Copper Trading: Copper Trading Tips and Strategies
- Copper[1] is a highly tradeable commodity.
- Copper[2] is priced in US Dollars[3]; so the price of the dollar affects the price of copper[4].
- Copper is gaining more traction as an investment option along with various other alternatives.
- As looked at in our primer for copper[5], copper prices tend to do well when emerging markets are growing as demand derives from building and construction.
- Trading strategies for copper can include both technical and fundamental analysis.
Copper is a global commodity that has several key uses throughout industry and is highly correlated to economic growth. Copper trading is often used by hedgers and speculators as protection or exploitation of future price movements. Both individuals and institutions are able to gain exposure to copper and copper trading, making this metal popular choice within the commodity trading spectrum.
Why Trade Copper and How Does Copper Trading Work?
One advantage of copper trading is accessibility. Copper[6] is traded through a variety of avenues like futures, options, equities and CFDs. You can also gain exposure to copper via copper ETFs (exchange traded funds) like CPER (United States Copper Index Fund) or JJCB (iPath Series B Bloomberg Copper Subindex Total Return ETN).

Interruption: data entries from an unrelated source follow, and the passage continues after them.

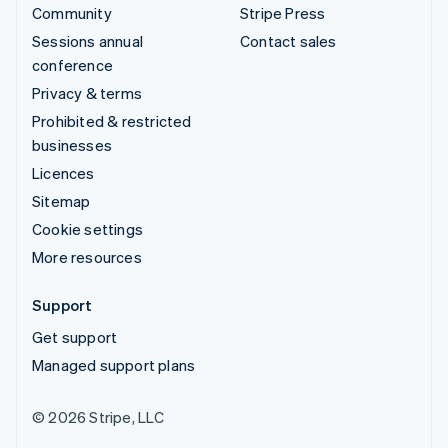
Community
Stripe Press
Sessions annual
Contact sales
conference
Privacy & terms
Prohibited & restricted
businesses
Licences
Sitemap
Cookie settings
More resources
Support
Get support
Managed support plans
© 2026 Stripe, LLC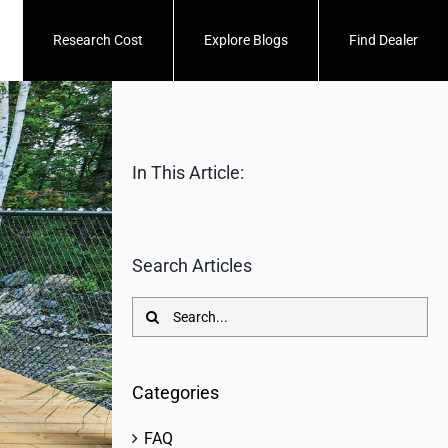
Research Cost
Explore Blogs
Find Dealer
In This Article:
Search Articles
Search
for:
Categories
FAQ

Copper is a soft malleable metal with properties like gold[7] and silver[8]. It derives most of its demand from building construction, transportation equipment and electronic products. It is a strong conductor of electricity and heat, and therefore has a wide range of industrial uses which also leads it to trade in high volumes - a good thing for traders because it can lead to reduced spreads[9] and potentially cleaner chart patterns.